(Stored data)
************

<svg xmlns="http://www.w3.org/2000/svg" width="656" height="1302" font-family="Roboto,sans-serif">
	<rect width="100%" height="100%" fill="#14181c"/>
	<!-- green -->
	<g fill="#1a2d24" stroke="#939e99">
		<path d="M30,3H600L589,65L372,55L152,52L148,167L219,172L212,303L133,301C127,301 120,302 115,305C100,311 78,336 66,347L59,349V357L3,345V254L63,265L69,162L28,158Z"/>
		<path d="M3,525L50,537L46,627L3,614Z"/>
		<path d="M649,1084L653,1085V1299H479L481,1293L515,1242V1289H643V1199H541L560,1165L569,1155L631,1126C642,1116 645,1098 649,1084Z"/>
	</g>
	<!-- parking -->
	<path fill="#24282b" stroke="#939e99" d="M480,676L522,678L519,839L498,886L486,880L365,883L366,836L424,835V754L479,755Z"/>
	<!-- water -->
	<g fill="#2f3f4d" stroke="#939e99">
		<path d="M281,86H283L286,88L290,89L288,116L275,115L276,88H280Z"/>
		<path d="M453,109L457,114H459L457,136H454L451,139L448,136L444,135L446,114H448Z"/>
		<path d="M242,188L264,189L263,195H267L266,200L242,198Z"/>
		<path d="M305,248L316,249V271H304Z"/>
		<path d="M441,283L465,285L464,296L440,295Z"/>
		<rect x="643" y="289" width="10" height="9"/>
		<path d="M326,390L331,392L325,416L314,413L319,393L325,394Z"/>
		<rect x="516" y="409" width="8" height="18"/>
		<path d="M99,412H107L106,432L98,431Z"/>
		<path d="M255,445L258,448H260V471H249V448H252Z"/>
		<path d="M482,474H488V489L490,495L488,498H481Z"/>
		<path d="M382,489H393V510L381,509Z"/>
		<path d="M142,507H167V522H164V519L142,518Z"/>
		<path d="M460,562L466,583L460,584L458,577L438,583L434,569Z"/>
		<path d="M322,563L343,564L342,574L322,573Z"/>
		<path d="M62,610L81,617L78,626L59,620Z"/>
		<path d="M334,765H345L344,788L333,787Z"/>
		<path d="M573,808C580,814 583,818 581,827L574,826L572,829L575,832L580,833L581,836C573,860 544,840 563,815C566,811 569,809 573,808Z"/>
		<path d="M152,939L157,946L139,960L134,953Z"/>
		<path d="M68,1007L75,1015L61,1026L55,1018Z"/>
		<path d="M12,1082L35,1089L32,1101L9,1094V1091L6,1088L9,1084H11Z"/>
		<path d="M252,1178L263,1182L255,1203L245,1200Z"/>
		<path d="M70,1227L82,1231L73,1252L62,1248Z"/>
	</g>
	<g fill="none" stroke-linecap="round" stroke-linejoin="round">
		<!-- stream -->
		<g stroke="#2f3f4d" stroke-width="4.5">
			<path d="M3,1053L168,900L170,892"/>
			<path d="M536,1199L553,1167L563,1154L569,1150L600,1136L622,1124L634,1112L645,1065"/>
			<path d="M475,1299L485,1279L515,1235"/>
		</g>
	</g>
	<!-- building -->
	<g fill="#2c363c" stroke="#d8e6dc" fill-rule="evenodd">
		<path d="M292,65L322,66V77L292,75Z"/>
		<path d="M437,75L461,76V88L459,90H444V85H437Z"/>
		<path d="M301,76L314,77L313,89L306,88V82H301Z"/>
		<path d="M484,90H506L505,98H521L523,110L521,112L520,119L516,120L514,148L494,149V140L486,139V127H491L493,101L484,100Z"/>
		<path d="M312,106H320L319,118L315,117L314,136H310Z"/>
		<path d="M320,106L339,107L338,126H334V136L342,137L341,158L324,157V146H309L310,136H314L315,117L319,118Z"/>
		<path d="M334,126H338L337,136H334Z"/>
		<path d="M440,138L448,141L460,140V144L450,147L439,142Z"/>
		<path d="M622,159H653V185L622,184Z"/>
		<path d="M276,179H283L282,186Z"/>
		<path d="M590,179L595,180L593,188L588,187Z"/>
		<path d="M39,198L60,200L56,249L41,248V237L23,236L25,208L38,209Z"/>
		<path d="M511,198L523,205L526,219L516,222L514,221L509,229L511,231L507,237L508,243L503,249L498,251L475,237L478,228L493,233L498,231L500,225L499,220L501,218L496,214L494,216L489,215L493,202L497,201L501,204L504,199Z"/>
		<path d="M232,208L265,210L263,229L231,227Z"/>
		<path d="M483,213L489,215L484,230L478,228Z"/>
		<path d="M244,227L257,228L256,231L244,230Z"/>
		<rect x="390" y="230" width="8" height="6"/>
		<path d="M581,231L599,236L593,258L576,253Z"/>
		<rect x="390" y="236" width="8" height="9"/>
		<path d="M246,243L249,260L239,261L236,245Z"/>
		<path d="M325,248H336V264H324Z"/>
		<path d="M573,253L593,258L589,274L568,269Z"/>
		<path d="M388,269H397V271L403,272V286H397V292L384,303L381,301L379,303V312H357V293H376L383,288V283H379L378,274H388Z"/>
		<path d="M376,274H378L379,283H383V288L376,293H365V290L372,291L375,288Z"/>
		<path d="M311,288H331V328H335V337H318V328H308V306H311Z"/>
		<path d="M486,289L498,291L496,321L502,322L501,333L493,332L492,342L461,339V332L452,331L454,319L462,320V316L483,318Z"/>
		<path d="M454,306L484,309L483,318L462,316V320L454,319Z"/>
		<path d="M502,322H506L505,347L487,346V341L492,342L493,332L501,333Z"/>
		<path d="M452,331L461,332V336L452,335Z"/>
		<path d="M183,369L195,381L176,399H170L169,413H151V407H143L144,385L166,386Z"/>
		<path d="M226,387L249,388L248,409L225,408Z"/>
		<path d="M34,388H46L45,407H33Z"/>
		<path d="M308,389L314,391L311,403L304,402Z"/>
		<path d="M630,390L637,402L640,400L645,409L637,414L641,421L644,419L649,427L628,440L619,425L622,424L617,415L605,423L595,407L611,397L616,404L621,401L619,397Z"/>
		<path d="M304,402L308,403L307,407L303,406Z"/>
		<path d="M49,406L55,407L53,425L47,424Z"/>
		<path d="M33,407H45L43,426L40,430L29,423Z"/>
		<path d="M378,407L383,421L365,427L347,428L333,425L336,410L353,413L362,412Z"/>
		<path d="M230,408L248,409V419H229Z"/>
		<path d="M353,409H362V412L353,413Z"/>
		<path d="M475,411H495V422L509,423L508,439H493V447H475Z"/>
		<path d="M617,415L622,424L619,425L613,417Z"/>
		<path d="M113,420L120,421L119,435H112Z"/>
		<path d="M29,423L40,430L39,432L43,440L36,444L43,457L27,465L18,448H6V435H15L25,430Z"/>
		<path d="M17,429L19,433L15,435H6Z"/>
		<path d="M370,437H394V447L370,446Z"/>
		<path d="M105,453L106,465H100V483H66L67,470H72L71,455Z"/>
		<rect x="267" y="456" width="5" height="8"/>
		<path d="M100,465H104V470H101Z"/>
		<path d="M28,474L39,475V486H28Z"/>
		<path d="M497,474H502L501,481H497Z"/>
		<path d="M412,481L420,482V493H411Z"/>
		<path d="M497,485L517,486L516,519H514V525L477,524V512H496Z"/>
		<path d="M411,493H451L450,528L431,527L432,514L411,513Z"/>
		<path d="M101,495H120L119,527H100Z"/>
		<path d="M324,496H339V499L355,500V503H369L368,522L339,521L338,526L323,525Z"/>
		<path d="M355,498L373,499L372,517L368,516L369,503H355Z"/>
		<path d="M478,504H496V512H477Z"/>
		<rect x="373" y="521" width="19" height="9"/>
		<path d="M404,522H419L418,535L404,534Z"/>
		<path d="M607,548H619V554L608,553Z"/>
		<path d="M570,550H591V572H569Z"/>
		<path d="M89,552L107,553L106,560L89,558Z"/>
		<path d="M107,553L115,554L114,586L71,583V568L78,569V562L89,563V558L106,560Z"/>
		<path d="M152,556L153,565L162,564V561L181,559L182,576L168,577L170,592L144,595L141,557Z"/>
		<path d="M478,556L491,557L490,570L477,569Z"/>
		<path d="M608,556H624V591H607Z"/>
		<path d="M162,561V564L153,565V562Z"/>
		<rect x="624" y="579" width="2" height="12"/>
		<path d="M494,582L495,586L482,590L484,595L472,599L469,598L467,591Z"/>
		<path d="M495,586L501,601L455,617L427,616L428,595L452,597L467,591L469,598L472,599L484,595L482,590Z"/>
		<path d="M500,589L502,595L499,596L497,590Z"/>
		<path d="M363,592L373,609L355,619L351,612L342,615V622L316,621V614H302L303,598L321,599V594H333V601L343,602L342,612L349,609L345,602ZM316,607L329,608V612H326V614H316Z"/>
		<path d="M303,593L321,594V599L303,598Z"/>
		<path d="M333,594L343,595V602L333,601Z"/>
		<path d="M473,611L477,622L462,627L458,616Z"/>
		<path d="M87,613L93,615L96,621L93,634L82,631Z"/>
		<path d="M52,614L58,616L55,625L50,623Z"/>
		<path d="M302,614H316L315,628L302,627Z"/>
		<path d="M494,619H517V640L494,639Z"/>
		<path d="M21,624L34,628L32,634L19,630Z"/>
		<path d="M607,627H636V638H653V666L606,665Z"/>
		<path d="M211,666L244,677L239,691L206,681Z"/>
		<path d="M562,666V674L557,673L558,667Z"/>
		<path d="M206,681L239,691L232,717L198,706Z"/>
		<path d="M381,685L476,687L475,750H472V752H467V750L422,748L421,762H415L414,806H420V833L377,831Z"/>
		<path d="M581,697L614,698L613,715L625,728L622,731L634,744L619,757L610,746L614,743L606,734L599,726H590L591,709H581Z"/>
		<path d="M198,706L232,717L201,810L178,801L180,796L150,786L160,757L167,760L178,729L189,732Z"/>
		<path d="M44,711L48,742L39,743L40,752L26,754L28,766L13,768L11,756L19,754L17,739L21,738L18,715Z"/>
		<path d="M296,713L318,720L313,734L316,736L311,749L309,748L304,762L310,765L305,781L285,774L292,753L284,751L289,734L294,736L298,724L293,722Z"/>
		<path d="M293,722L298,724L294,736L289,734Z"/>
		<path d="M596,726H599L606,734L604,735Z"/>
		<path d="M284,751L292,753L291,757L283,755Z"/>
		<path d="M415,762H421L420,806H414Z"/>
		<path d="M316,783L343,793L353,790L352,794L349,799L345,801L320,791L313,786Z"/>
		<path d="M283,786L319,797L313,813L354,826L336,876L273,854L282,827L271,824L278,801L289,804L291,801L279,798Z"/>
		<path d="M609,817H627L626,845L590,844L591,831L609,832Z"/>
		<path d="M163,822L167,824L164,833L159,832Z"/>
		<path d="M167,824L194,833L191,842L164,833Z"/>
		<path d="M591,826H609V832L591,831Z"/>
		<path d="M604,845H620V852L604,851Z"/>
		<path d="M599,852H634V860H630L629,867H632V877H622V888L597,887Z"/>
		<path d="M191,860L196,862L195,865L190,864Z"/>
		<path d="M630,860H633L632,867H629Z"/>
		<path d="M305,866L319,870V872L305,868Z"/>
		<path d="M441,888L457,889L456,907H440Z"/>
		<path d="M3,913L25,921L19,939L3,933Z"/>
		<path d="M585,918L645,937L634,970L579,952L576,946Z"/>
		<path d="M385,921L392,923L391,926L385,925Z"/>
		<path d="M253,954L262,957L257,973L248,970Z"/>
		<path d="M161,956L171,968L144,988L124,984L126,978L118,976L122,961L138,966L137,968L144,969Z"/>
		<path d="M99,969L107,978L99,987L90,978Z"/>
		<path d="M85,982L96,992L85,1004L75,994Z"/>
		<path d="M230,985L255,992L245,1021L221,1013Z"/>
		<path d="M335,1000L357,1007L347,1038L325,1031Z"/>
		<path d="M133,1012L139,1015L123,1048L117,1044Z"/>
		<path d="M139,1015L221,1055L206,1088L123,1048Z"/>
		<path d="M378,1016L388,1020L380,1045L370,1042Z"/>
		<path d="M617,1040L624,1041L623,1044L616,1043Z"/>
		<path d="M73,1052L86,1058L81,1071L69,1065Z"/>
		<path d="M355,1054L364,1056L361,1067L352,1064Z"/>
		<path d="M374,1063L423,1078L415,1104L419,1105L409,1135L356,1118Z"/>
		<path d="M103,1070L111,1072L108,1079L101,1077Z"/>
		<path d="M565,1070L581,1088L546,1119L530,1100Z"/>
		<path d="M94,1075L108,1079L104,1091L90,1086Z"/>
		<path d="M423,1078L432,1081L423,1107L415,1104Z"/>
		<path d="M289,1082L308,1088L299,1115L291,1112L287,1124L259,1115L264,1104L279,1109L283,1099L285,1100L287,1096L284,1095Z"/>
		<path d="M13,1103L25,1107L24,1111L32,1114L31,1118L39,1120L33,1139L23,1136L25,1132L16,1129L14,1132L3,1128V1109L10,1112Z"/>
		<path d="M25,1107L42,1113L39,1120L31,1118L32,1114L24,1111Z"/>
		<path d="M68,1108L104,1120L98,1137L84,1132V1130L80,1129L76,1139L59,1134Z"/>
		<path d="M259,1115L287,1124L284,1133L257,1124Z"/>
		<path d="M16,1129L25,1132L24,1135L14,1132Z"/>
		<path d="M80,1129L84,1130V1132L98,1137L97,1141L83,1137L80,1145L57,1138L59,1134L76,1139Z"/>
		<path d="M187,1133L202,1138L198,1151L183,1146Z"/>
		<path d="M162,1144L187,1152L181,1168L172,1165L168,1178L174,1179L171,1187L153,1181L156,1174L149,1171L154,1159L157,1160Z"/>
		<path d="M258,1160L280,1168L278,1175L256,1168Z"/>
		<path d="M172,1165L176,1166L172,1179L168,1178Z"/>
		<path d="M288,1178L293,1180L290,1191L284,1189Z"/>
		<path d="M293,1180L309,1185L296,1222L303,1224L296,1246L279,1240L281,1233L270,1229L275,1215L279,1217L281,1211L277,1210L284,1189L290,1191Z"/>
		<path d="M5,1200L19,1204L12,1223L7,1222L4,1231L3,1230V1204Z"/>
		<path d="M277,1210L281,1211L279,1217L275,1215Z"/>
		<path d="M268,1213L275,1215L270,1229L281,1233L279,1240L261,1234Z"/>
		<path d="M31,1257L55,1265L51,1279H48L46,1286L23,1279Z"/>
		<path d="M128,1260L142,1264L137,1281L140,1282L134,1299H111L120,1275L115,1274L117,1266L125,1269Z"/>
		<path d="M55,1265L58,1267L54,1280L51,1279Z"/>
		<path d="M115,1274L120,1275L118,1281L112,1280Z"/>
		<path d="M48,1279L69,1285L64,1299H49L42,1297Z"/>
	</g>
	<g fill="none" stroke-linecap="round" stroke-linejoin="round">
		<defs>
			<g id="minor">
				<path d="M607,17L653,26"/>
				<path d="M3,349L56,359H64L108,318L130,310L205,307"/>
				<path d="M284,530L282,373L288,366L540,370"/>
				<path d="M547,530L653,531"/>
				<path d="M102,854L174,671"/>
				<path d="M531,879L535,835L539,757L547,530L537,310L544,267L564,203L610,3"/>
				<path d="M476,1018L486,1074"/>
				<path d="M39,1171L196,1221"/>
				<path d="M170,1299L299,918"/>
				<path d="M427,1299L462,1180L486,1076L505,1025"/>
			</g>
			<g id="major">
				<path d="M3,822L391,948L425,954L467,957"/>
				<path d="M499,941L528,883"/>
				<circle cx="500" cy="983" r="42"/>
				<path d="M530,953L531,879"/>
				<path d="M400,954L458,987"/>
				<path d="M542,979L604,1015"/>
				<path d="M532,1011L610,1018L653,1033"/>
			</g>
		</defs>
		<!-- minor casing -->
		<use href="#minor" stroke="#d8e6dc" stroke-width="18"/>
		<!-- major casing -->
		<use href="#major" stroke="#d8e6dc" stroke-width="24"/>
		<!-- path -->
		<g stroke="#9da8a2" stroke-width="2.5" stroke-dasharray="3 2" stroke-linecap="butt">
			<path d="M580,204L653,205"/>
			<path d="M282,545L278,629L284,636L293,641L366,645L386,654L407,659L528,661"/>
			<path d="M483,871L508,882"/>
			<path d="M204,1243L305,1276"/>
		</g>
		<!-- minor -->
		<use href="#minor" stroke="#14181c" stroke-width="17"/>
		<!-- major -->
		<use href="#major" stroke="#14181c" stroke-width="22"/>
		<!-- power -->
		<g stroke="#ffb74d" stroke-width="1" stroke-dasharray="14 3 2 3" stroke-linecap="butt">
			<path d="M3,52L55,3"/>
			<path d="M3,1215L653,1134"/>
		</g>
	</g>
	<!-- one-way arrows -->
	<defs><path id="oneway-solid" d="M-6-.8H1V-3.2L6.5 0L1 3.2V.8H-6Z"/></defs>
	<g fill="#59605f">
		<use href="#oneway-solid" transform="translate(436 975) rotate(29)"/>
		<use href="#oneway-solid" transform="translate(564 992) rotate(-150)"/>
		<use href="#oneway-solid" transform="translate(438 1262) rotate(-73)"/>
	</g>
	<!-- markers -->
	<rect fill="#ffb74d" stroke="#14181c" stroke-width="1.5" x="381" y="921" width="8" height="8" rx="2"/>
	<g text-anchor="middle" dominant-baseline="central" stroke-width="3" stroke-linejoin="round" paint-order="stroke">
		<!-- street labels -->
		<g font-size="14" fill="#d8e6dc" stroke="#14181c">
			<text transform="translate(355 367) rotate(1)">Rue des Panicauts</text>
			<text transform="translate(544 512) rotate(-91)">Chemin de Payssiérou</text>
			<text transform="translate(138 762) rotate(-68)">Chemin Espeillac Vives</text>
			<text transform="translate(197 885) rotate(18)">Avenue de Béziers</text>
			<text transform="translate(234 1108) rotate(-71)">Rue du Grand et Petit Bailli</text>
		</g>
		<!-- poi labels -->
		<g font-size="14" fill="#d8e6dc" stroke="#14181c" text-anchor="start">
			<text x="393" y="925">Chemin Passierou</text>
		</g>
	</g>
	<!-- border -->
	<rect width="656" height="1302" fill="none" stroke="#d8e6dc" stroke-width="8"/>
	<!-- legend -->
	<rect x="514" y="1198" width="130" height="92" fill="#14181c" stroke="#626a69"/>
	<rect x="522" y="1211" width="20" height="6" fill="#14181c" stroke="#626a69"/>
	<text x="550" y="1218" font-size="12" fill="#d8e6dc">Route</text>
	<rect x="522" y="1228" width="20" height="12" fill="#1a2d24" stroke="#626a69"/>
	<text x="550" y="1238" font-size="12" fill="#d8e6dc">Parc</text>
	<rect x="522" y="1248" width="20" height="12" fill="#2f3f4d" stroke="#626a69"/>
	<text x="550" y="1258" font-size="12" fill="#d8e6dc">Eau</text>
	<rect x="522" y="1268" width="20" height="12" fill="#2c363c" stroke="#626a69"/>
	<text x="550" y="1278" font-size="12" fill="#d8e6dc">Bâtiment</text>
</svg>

************

**Task to complete:**
Return one number, the count of lines in the records holding the word "butt".

**Result:**
2